Arriving to sun-kissed rock, my impatience gets the better of my planning, and I make the tactically naive decision to jump straight on Cosmos (in the sun and without a warm-up? Some might say stupid). Bizarrely, it pays off! The route starts with a first 20m of (tough!) 6a before a 20m extension that gets the 7a tick, so I guess that was a bit of a warm up. Pushing on into the 7a I made some good guesses heading through the steepening (there are so many “possible” holds on this crag, and not many that work, so you’ve either got to be strong enough to try a few, stubborn enough to redpoint or lucky enough to get it right first time!) and found myself into the technical steep headwall, and just refused to fall off. Happy days!

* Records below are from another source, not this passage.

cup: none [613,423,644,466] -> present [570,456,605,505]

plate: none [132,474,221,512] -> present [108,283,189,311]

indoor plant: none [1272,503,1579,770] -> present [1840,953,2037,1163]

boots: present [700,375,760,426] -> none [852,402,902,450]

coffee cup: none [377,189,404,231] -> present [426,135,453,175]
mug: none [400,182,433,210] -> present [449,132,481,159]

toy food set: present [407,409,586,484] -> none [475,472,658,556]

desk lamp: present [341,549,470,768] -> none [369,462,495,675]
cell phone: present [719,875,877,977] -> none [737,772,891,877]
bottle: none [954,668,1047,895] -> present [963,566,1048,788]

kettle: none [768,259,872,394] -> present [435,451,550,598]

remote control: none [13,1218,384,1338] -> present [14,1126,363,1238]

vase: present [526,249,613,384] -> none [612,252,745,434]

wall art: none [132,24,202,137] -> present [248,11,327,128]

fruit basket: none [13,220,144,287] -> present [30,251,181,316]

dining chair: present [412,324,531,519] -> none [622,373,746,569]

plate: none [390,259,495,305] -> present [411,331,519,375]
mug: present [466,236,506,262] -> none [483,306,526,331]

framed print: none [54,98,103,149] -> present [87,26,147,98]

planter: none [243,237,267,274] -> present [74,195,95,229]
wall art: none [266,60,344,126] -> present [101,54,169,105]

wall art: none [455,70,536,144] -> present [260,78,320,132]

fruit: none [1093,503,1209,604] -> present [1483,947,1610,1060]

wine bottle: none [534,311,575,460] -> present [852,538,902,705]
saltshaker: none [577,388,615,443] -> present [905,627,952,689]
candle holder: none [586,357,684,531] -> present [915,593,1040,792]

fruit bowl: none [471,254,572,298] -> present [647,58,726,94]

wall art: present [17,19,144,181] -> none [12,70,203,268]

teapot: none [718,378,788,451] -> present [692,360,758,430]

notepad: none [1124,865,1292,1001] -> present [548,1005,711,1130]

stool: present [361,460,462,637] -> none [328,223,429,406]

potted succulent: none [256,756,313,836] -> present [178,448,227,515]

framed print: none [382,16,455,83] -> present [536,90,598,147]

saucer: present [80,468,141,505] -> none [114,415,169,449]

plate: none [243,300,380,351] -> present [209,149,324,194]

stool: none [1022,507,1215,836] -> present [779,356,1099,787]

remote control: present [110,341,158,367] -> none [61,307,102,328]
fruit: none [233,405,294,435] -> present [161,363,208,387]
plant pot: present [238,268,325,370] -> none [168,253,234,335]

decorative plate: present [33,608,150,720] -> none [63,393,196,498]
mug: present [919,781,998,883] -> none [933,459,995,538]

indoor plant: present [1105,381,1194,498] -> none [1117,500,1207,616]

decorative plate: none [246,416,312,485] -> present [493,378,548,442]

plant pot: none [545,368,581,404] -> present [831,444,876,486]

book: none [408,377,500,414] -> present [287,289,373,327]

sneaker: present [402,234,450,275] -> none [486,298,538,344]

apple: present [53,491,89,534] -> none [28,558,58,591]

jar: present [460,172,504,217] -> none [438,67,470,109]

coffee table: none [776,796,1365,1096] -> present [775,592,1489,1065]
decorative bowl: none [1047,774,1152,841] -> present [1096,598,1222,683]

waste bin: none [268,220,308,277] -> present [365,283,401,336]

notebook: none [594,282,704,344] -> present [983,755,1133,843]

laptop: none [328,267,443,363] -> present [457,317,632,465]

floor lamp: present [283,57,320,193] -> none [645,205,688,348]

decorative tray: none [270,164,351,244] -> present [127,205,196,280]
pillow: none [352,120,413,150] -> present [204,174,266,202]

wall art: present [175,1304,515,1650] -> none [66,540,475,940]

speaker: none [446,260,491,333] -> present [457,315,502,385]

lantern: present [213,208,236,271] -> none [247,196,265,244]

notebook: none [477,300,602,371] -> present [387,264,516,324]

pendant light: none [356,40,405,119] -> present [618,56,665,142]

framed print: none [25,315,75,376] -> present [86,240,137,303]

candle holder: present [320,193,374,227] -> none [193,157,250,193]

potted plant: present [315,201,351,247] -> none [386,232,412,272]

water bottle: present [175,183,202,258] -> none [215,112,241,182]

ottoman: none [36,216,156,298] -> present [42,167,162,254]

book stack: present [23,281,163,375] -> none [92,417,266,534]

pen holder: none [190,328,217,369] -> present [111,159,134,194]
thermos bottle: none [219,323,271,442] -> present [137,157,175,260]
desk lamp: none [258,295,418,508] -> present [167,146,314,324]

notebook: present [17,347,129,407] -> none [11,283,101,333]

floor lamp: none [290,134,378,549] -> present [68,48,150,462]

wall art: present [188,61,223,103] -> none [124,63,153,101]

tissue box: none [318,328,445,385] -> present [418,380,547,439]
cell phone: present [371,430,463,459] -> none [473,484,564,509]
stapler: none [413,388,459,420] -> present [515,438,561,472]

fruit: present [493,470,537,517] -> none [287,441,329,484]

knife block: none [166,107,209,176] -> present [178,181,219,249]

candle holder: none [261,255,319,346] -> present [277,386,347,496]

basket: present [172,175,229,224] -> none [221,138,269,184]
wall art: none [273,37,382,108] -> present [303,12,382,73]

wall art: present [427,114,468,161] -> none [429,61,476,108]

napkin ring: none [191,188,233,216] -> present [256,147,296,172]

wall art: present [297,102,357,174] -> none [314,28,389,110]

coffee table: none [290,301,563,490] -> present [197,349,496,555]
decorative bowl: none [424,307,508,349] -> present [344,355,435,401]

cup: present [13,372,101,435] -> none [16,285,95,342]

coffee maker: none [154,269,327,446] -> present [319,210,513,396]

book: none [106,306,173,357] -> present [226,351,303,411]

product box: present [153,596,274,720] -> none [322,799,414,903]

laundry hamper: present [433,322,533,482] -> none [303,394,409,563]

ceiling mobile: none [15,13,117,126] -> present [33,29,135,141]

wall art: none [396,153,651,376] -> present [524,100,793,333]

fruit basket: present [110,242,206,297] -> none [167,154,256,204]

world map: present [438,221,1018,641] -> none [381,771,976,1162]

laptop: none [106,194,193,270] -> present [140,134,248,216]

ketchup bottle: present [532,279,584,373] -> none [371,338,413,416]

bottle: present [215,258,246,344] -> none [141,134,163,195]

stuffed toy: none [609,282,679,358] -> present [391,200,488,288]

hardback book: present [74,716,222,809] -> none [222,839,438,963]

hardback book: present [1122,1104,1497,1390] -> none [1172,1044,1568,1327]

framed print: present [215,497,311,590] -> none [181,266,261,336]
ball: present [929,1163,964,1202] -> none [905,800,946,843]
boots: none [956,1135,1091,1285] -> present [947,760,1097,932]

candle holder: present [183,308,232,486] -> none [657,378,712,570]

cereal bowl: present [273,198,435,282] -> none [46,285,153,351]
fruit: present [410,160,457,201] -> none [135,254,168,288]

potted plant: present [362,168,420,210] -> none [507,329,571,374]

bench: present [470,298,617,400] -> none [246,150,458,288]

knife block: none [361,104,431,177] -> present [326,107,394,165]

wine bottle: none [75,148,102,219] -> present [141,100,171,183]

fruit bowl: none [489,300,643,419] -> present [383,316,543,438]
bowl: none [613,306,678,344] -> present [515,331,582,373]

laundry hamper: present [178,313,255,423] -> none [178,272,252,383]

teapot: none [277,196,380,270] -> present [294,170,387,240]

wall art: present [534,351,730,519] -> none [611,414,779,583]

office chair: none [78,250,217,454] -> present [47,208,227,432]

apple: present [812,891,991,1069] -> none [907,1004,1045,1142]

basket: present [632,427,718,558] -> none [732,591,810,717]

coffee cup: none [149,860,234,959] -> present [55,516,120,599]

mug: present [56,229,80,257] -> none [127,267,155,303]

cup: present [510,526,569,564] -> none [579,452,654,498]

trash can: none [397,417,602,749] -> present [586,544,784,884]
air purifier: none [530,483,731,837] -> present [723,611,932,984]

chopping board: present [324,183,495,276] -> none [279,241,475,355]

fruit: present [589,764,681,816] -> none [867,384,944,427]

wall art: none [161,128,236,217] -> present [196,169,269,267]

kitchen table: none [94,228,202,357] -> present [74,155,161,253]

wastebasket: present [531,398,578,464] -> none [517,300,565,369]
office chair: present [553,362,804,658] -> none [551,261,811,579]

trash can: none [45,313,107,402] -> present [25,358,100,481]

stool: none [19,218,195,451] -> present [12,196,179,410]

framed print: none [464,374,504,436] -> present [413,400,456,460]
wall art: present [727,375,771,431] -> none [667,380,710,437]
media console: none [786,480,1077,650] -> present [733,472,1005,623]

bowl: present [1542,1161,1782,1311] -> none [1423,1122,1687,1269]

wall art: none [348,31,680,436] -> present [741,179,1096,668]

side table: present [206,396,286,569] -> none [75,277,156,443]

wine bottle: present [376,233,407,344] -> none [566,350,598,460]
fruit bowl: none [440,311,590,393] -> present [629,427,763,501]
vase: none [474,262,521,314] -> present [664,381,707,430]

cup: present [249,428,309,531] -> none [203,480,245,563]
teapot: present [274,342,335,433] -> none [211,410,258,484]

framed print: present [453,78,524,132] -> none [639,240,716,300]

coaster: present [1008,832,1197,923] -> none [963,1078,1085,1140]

Here’s Helen approaching the crux of the first 6a pitch, having been sandbagged into breaking her rest day resolution.

With that unexpected success in the bank, we had an early lunch and I watched impatiently as the shadow moved across the Raph wall – ticking away the minutes until the soothing shade would cover the grey streak in the photo below – the line of Merveille 7a. Amazing to be seeking shade at 1,000m as the clocks are about to change!

Inevitably, I got bored and jumped on about 30mins too soon, then saw the error of my ways around the mid-height crux, so hung around for ages on a tenuous “rest” for the giant sun-dial to move on, then finally plop off spectacularly groping for non-existent holds a bit further up. Hey ho – some you win, some you lose. One to come back for with a bit more strength, more skin, and more patience!!!

An afternoon drive up the opposite side of the valley gave great views down to Mont Dauphin and the fortified village, and highlighted the NW facing sectors coming into the sun around 4pm, and staying that way until almost 6pm. Maybe worth an evening hit even at the end of October.